▶ [EXERCISE]:
List every line in the records below that contains the word "chart".
---------- RECORDED DATA ----------
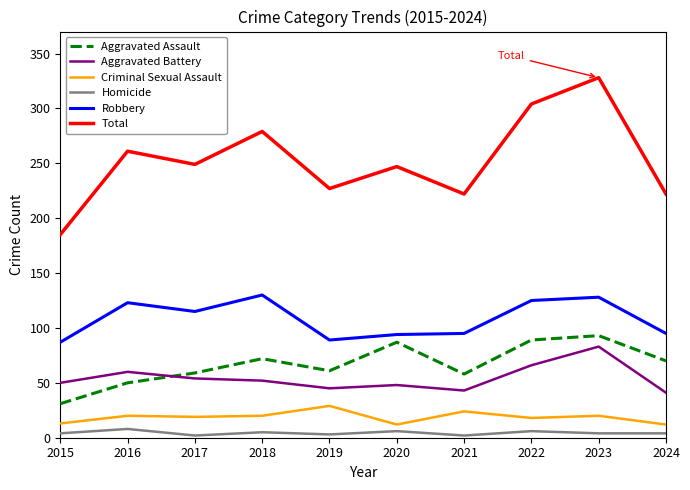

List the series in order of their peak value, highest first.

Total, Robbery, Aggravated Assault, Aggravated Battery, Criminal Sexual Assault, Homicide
----------
---------- RECORDED DATA ----------
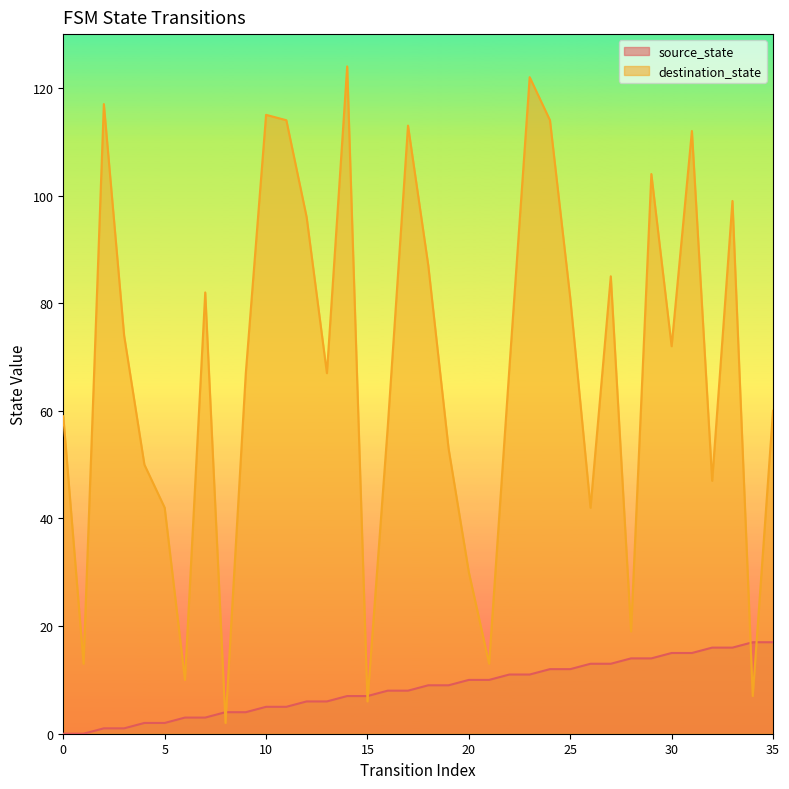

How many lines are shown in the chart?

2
----------
---------- RECORDED DATA ----------
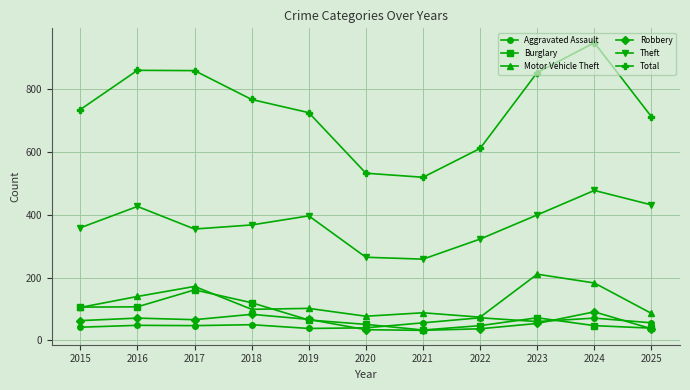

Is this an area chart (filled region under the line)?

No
----------
▶ [REPLY TO THE EXERCISE]:
How many lines are shown in the chart?
Is this an area chart (filled region under the line)?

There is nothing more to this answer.